Manager of Quality and Regulatory Affairs
JOB DESCRIPTION:
Overall control, implementation, and maintenance of the Medical Device quality system and quality procedures in accordance with ISO 13485 and FDA GMP including:
- Quality Assurance and Quality Engineering
- Communication to management on the state of the quality system.
- Direct activities of and evaluating performance of quality associates.
- Administration of document system.
- Monitor and facilitate design control program, including design specifications, verification, validation and coordination of design history file.
- Oversee implementation of clinical studies as required for submission to regulatory authorities and notified body.
- Generate, coordinate, and monitor required regulatory submissions.
- Perform surveillance and medical device reporting in compliance with FDA regulations.
- Internal and external audit scheduling and reporting.
- Administration of CAPA system.
- Monitor sterilization validation and dose audit processing.
- Monitor storage and distribution of components and finished goods.
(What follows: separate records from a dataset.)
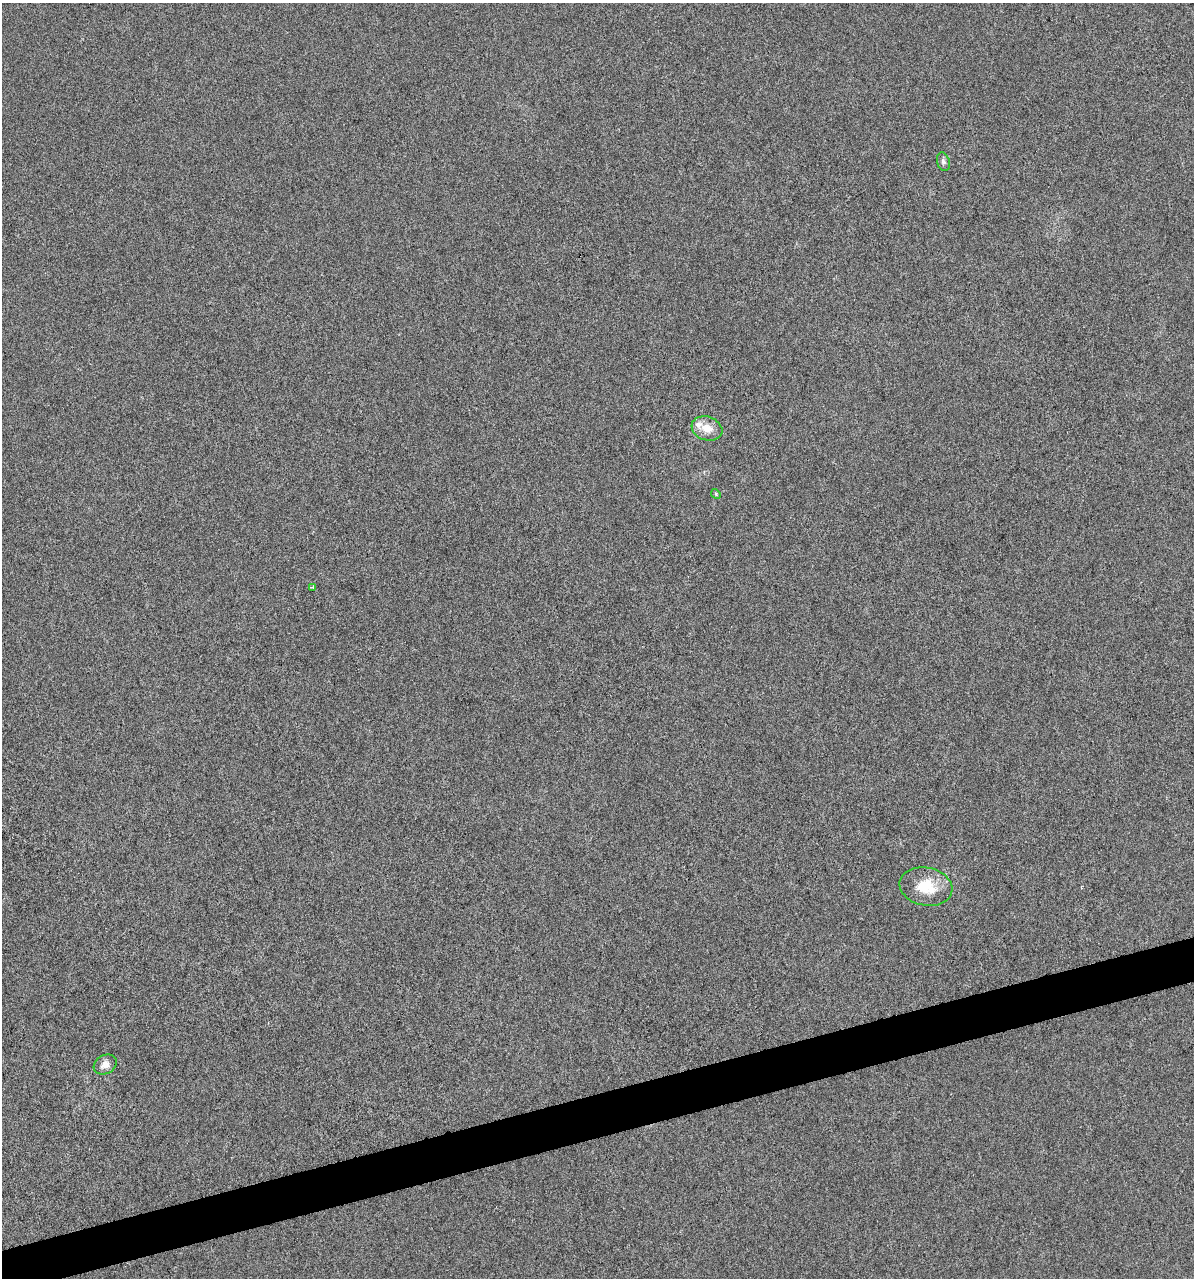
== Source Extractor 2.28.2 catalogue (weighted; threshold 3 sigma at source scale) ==
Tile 7 of 4 x 4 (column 3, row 2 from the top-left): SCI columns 2477-3668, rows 2555-3830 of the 4903 x 5108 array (HDU 1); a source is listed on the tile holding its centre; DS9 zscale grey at full resolution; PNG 1196 x 1280 px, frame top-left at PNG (2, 3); each listed source drawn as its Kron ellipse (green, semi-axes under 4 px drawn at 4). Shown black and unused: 3% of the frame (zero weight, under 3 of 6 exposures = <1% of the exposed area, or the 3 px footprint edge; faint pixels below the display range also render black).
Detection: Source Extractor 2.28.2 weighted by HDU 2 'WHT'; one run over the whole footprint, this tile lists its part. Background 4.23e-04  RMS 0.0027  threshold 0.0109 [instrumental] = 3 sigma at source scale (4.09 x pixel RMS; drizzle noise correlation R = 1.36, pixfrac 0.8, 0.0396/0.0396 arcsec/px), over >= 5 px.
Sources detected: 7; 1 inside a brighter listed object's ellipse — not listed separately; the other 6 listed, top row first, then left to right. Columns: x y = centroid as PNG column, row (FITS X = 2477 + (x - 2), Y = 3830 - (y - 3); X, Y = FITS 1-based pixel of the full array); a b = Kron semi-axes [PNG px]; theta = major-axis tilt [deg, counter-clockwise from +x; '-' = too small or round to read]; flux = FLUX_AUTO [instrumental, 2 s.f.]
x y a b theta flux
943 162 9 6 -75 0.74
707 428 16 11 -19 3.6
716 494 5 4 - 0.28
312 587 4 2 - 0.25
926 887 27 19 -12 7.5
105 1065 12 9 29 1.8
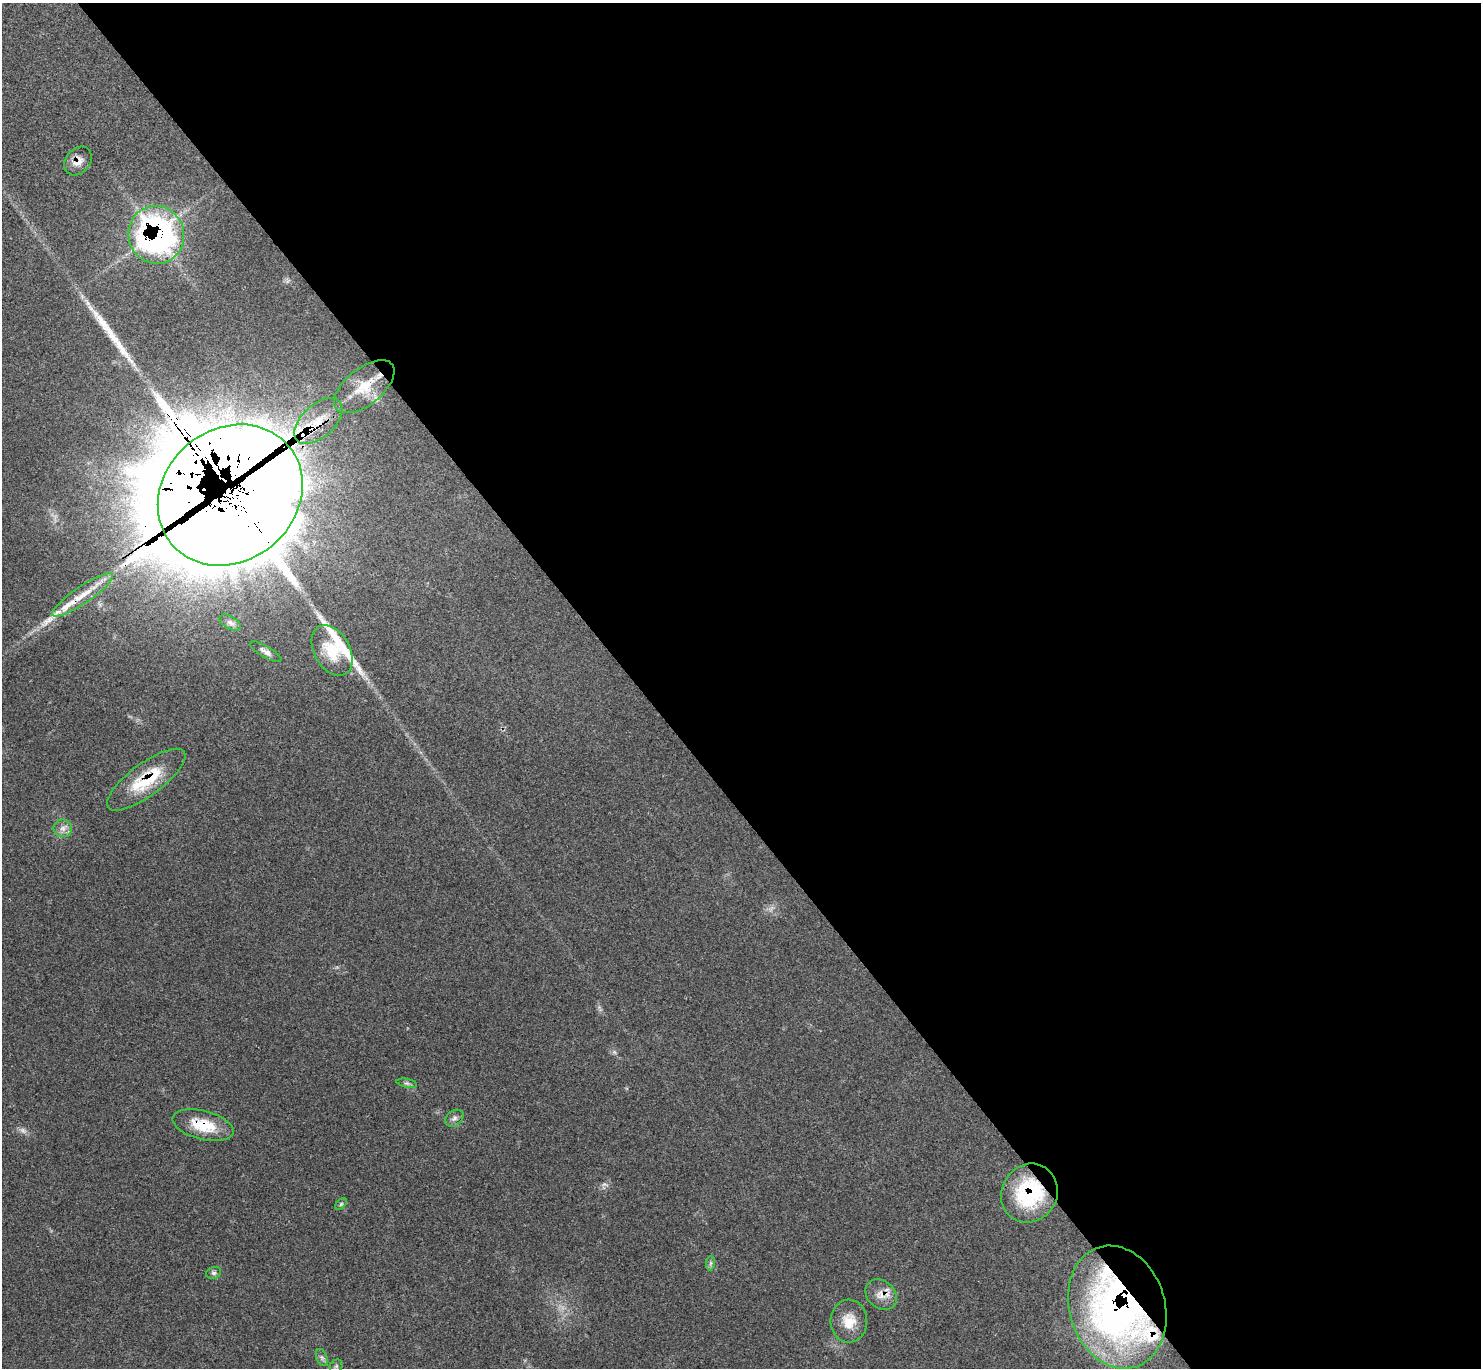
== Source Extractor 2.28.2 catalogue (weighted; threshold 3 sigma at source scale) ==
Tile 8 of 4 x 4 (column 4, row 2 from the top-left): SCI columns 4445-5923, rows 2893-4258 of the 5926 x 5923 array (HDU 1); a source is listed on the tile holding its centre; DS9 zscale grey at full resolution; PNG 1483 x 1370 px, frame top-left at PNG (2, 3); each listed source drawn as its Kron ellipse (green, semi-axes under 4 px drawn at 4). Shown black and unused: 57% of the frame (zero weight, under 3 of 4 exposures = <1% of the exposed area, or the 3 px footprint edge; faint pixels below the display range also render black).
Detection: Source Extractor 2.28.2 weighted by HDU 2 'WHT'; one run over the whole footprint, this tile lists its part. Background 0.063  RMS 0.0054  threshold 0.0244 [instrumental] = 3 sigma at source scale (4.5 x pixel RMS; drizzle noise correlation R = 1.50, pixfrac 1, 0.05/0.05 arcsec/px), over >= 5 px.
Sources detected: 36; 1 too faint to see at this stretch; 1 inside a brighter object's white glare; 2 long thin detections or spike segments (spike, bleed or trail) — neither listed nor drawn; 9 inside a brighter listed object's ellipse — not listed separately; the other 23 listed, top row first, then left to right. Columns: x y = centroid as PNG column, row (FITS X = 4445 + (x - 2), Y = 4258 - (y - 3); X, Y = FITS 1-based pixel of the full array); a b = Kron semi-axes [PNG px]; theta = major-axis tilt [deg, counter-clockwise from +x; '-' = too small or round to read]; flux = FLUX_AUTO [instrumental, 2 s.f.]
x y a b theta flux
78 161 16 12 50 5.3
156 235 29 28 - 160
364 387 36 18 39 19
318 421 29 16 42 20
230 495 76 66 40 10000
83 595 36 8 34 12
230 623 11 6 -30 2.2
332 650 27 18 -60 17
266 652 18 5 -31 2.6
146 780 47 16 36 25
63 828 9 8 - 3
407 1083 10 3 -11 1.2
454 1118 10 7 39 2.1
203 1125 31 14 -14 17
1029 1193 30 27 58 43
341 1204 7 4 45 0.83
711 1263 7 4 89 1.2
214 1273 8 5 19 1.3
881 1295 17 13 -41 6.4
1117 1307 63 48 -73 250
849 1321 21 18 89 11
322 1357 9 5 -70 1.5
336 1366 7 5 45 1
Overlapping masked pixels (flux is a lower limit): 9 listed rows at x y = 78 161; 156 235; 318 421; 230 495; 146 780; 203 1125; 1029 1193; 881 1295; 1117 1307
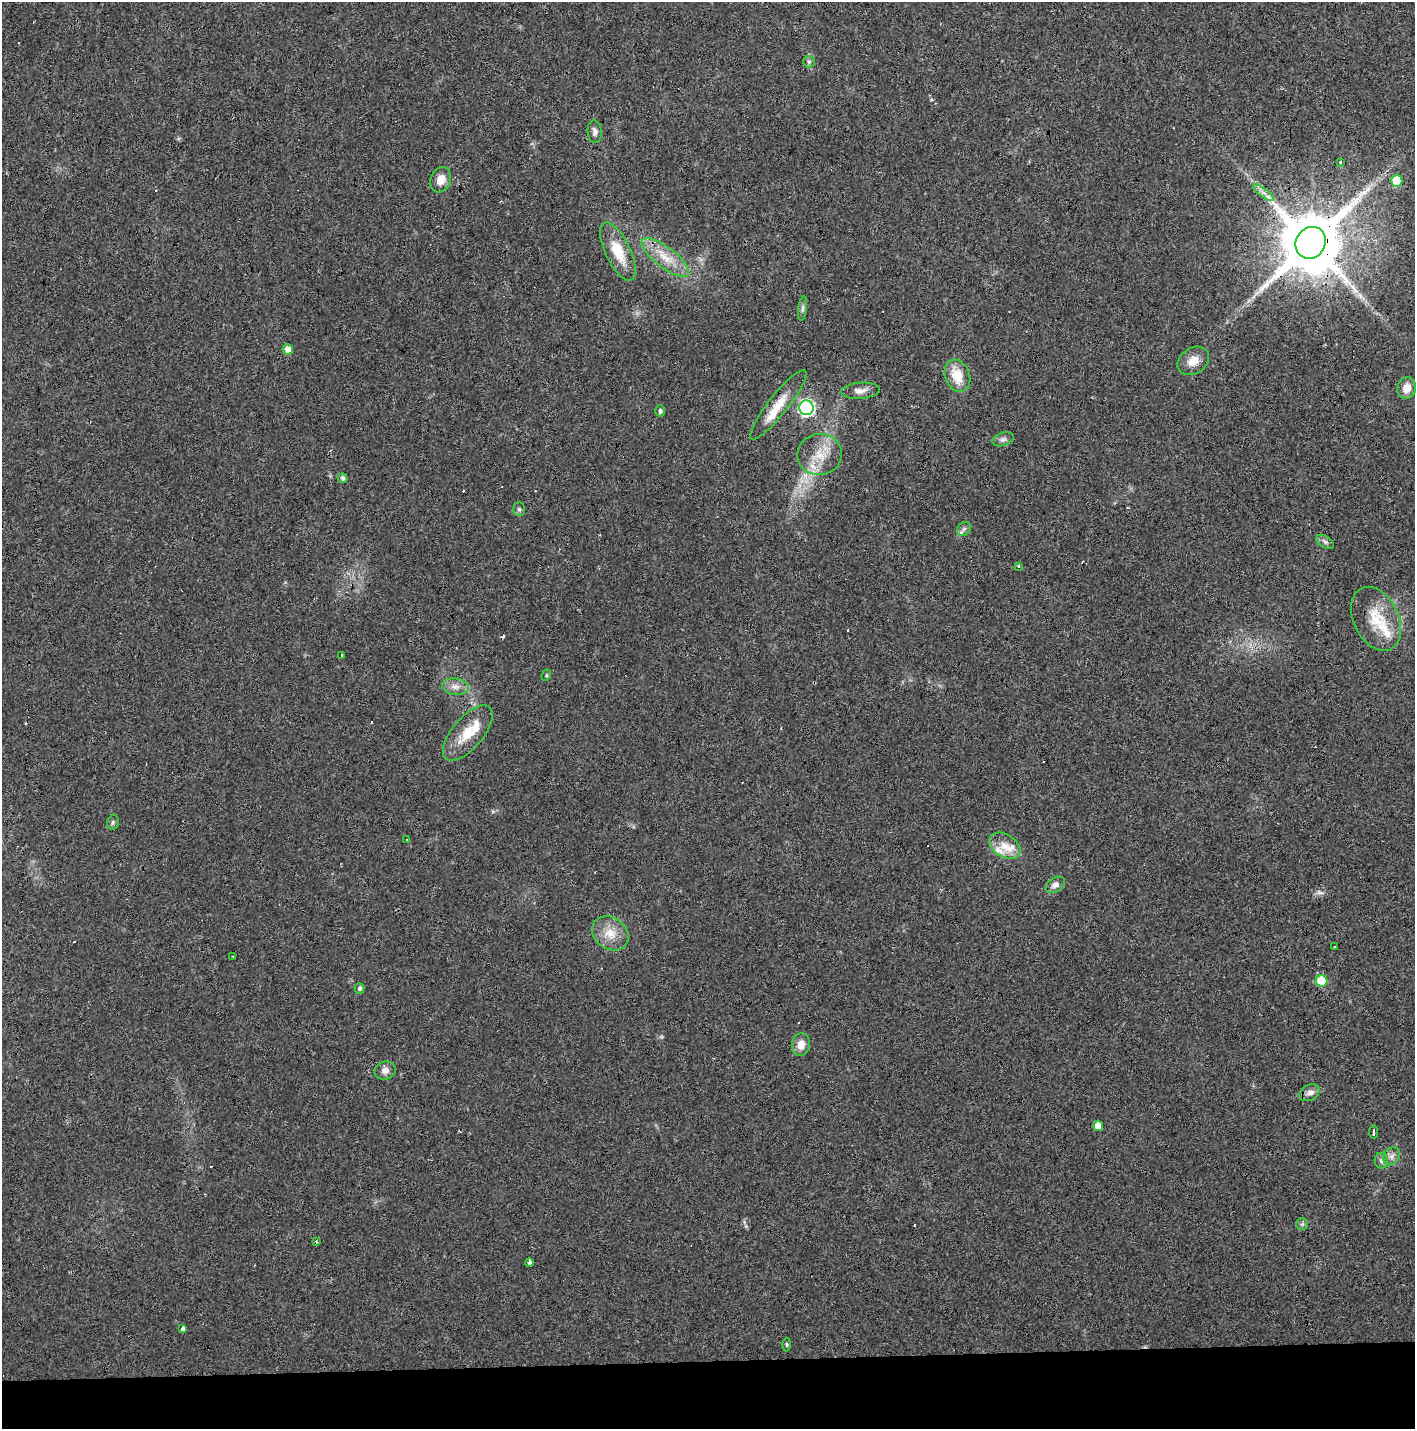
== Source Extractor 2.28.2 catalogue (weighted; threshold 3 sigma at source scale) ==
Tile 8 of 3 x 3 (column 2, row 3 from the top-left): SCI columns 1415-2827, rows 113-1539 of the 4247 x 4503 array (HDU 1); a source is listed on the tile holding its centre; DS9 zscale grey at full resolution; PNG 1417 x 1431 px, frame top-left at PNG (2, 2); each listed source drawn as its Kron ellipse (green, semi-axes under 4 px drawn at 4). Shown black and unused: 5% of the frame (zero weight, under 3 of 4 exposures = <1% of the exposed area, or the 3 px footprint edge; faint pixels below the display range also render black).
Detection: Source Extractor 2.28.2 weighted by HDU 2 'WHT'; one run over the whole footprint, this tile lists its part. Background 0.0206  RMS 0.0029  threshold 0.0133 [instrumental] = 3 sigma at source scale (4.5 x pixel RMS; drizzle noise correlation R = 1.50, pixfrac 1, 0.0396/0.0396 arcsec/px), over >= 5 px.
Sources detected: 74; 17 cosmic-ray / hot-pixel residue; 1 long thin detection or spike segment (spike, bleed or trail) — neither listed nor drawn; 5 inside a brighter listed object's ellipse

Maintain history records.
- Authorize release of product to distribution after final review of records.
- Respond to customer quality inquiries.
- Review and approve of maintenance and calibration of equipment.
- Monitor the preventative maintenance program for manufacturing equipment and facilities.
- Monitor operating procedures and coordinate training of all personnel.
- Strong communication skills, both written and verbal
- Quality Engineering with analysis tools
- Computer literate
- Organized file management
- Management and/or interaction with multilevel staff
EXPERIENCE LEVEL
5-10 years in a pharmaceutical/medical device quality management/regulatory affairs position. Minimum BS Science or Management or equivalent experience in quality assurance positions.